Munich Court Requests Psychological Opinion Concerning Gurlitt’s Competence to Make Will

Art Law Report 14 July 2015
By Nicholas O'Donnell

Even as we creep up on the anniversary of the theatrical announcement of an agreement between Bavaria, Germany, and the Kunstmuseum Bern concerning the bequest of Cornelius Gurlitt, the court challenge by Gurlitt’s family is by no means over. News came this week that the Munich court overseeing the appeal of the initial denial of the will challenge has requested an expert opinion concerning Gurlitt’s psychological state.

When Gurlitt died in 2014, he named the Swiss museum both as the recipient of his substantial art collection, as well as his legal heir. The 2014 agreement was targeted at resolving the question about which works were looted by the Nazis, a question that has now been on the Bavarian authorities’ plate for more than three years. Whether under the auspices of the Task Force as originally constituted, or pursuant to the 2014 agreement, only four work’s provenance have been resolved, and only two have been returned.

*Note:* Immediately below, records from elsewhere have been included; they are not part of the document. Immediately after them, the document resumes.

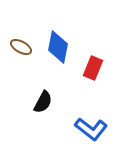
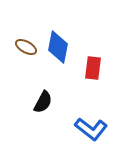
brown ellipse: moved 5 px right
red rectangle: rotated 15 degrees counterclockwise
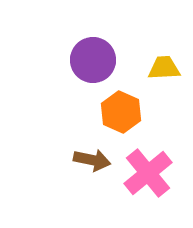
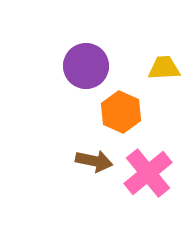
purple circle: moved 7 px left, 6 px down
brown arrow: moved 2 px right, 1 px down
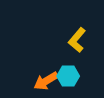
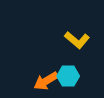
yellow L-shape: rotated 90 degrees counterclockwise
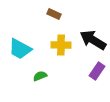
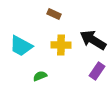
cyan trapezoid: moved 1 px right, 3 px up
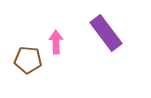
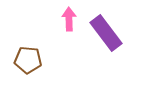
pink arrow: moved 13 px right, 23 px up
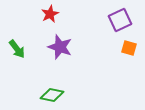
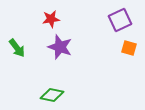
red star: moved 1 px right, 5 px down; rotated 18 degrees clockwise
green arrow: moved 1 px up
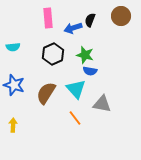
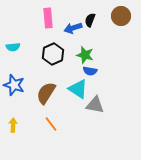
cyan triangle: moved 2 px right; rotated 15 degrees counterclockwise
gray triangle: moved 7 px left, 1 px down
orange line: moved 24 px left, 6 px down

The will challenge will not affect those four cases; the Gurlitt family disclaimed any claim to those looted works. But clearly the whole notion of the Bern bequest and the city and museum’s plans for a substantial influx of major works of art—even if many of the works currently in the authorities’ works were eventually to be returned to victims and/or heirs—cannot proceed while the meaningful chance exists that the entirety of the collection may never even get there.

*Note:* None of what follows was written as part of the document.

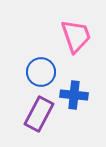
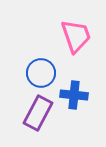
blue circle: moved 1 px down
purple rectangle: moved 1 px left, 1 px up
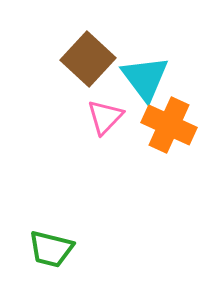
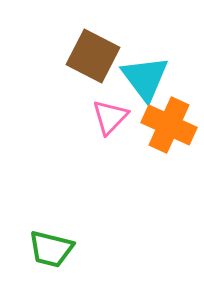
brown square: moved 5 px right, 3 px up; rotated 16 degrees counterclockwise
pink triangle: moved 5 px right
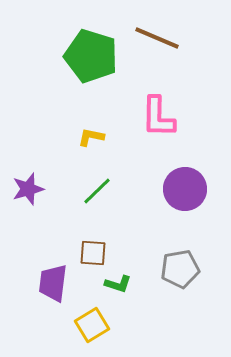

Since the will contest was filed, I have viewed it as a serious effort. Gurlitt was a man who was suddenly thrust on the world stage and, given his public behavior at least, was totally unprepared for it. Many of his statements and reaction raise at the very least a reasonable question about whether he was in touch with what was really going on (about which the claimants previously submitted their own expert opinion). If he was not, then his impromptu decision to disinherit his relatives in favor of a museum with which he had no connection whatsoever raises some eyebrows.

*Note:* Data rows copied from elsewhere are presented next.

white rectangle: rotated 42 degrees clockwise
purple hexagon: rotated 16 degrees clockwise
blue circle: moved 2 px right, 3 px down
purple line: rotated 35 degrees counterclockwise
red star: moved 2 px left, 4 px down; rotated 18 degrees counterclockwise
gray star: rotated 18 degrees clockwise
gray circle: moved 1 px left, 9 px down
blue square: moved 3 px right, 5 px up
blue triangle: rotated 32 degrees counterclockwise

The will contest was dismissed in the first instance relatively summarily by the Amtsgericht. The family appealed to the Oberlandesgericht in Munich. This week, that court retained an independent psychologist to address Gurlitt’s testamentary capacity.

The report is not expected until at least October, with no clear time table for the court’s reaction to it after that. Given reports about the financial strain that the uncertainty has caused the Bern museum, this development will no doubt exacerbate them.